Inner Vertices (POJ 1990)

Initially, there is some black and white vertices on a infinite grid. If he a white vertex is between two black vertices both in the same row and column, it will become black. Asked to return the number of black vertices at last.

At first we can find that this progress will not repeat infinitely as turn a white vertex to a black vertex won't added other position that won't change to black before. That is, if a vertex turns from white to black, then it is between two black vertices both in the same row and column. Then if another vertex turns from white to black because of that before, it must be in the same row or column. But then it is also can be regarded to be turn by that two black vertices that make the first turn. So mark a white vertice to black won't increase the number of total black vertices at last.

The solution to this problem is a little complex. At first we need to sort the vertices according to their coordinates. We will sort it by x first and then y. When a vertex comes, vertices with lower x coordinate will have already been processed so we can use a binary indexed tree to query how many grid points should be black from current y to last processed black vertex with the same y. Count all these black vertices we will get the answer.
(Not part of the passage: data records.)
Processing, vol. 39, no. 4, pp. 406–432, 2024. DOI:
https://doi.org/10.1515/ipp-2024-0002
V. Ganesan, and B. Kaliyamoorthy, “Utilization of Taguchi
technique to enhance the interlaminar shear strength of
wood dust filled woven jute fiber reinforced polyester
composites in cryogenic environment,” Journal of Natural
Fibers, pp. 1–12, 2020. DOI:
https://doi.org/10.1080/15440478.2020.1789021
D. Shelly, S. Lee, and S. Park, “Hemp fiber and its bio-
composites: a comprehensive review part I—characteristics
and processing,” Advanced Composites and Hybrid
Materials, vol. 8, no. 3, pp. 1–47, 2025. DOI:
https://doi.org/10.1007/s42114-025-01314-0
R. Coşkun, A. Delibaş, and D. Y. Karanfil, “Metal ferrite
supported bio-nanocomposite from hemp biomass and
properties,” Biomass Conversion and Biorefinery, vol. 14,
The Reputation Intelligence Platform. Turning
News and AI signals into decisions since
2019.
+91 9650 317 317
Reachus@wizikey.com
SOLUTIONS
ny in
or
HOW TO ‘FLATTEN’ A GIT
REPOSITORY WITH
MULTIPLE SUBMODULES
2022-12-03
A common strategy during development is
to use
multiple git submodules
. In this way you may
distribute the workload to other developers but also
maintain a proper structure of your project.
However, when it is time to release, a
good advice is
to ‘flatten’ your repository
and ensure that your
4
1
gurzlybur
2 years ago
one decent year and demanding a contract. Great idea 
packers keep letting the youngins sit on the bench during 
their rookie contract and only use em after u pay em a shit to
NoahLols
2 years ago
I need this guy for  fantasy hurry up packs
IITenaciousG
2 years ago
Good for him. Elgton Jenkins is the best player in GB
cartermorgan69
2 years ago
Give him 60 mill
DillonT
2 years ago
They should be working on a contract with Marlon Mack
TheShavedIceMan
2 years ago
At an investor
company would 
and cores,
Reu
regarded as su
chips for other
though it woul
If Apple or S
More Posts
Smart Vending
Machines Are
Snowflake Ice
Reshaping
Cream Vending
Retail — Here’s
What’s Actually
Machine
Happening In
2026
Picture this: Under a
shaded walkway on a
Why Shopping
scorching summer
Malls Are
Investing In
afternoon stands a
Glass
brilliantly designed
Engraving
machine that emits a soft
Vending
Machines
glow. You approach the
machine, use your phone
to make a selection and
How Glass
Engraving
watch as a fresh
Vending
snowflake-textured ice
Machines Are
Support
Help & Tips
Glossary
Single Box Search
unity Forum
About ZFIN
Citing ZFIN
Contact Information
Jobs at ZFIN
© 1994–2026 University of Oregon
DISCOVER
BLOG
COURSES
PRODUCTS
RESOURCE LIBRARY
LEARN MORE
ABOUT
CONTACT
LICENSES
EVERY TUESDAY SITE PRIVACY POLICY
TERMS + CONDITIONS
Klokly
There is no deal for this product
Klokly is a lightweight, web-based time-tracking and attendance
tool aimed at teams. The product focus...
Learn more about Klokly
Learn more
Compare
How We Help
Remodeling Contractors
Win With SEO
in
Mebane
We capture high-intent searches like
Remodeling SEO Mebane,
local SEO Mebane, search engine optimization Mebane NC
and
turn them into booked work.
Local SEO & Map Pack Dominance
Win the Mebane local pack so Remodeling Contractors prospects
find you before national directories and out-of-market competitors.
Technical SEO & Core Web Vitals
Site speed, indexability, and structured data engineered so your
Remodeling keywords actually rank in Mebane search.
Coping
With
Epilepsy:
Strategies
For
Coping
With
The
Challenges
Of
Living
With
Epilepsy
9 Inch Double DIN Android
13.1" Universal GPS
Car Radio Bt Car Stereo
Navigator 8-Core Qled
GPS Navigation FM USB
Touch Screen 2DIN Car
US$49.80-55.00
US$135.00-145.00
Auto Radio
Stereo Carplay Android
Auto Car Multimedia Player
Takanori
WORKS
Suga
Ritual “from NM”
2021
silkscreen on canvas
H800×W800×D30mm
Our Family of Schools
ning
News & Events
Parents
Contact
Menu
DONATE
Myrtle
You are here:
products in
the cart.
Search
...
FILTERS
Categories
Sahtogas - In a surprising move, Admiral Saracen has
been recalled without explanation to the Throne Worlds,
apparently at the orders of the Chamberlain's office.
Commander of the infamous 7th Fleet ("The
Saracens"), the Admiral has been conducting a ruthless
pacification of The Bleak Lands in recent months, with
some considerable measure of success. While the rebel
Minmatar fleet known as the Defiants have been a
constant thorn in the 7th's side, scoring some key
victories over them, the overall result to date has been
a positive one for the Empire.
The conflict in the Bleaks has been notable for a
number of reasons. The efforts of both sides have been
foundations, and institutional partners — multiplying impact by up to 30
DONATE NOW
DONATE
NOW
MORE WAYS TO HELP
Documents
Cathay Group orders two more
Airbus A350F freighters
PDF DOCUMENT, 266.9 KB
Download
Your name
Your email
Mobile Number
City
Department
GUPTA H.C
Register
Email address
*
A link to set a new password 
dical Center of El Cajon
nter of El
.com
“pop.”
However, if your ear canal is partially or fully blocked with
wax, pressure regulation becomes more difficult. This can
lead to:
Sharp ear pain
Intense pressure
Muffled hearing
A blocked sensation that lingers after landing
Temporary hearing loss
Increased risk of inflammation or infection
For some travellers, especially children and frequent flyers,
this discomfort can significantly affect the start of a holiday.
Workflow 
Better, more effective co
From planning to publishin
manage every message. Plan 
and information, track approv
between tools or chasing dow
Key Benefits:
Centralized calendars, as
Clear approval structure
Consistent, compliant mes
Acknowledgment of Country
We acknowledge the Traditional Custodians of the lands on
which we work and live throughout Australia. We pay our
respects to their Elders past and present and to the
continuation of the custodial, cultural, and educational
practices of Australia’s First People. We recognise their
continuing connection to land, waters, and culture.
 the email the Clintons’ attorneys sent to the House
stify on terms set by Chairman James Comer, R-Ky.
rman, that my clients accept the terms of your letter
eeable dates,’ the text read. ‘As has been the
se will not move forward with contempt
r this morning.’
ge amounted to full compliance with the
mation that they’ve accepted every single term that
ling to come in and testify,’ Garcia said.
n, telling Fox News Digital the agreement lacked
Note that we have to handle the first vertex we meet at some y coordinate correctly. Also, the coordinates space is too large that we have to do some works to compress it.

import java.io.*;
import java.util.*;

public class InnerVertices {
    private static int[] compressY(int[][] vertices) {
        TreeSet<Integer> sortSet = new TreeSet<Integer>();
        for (int i = 0; i < vertices.length; i++) {
            sortSet.add(vertices[i][1]);
        }
        int[] Y = new int[sortSet.size()];
        int i = 0;
        Iterator<Integer> iter = sortSet.iterator();
        while (iter.hasNext()) {
            Y[i++] = iter.next();
        }

        return Y;
    }

    private static long query(long[] bitcount, int y) {
        long res = 0;
        while (y > 0 && y < bitcount.length) {
            res += bitcount[y];
            y -= y & -y;
        }
        return res;
    }

    private static void add(long[] bitcount, int y, int v) {
        while (y > 0 && y < bitcount.length) {
            bitcount[y] += v;
            y += y & -y;
        }
    }

    private static void solve(int[][] vertices) {
        Arrays.sort(vertices, new Comparator<int[]>() {
            public int compare(int[] a, int[] b) {
                if (a[0] != b[0]) return a[0] - b[0];
                else return a[1] - b[1];
            }
        });

        int[] compressedY = compressY(vertices);
        long[] ycount = new long[compressedY.length + 1];
        long[] bitcount = new long[compressedY.length + 1];

        int i = 0;
        long res = 0;
        while (i < vertices.length) {
            int j = i;
            int miny = Integer.MAX_VALUE, maxy = 0;
            while (j < vertices.length && vertices[j][0] == vertices[i][0]) {
                int x = vertices[j][0], y = Arrays.binarySearch(compressedY, vertices[j][1]) + 1;
                long count = query(bitcount, y) + 1;

                if (ycount[y] == 0) {
                    res += 1;
                } else {
                    res += count - ycount[y];
                }
                ycount[y] = count;

                miny = Math.min(miny, y);
                maxy = y;
                j++;
            }

            add(bitcount, miny, 1);
            add(bitcount, maxy + 1, -1);
            i = j;
        }
        System.out.println(res);
    }

    public static void main(String[] args) {
        Scanner in = new Scanner(System.in);
        while (in.hasNextInt()) {
            int N = in.nextInt();
            int[][] vertices = new int[N][2];

            for (int i = 0; i < N; i++) {
                vertices[i][0] = in.nextInt();
                vertices[i][1] = in.nextInt();
            }

            solve(vertices);
        }
    }
}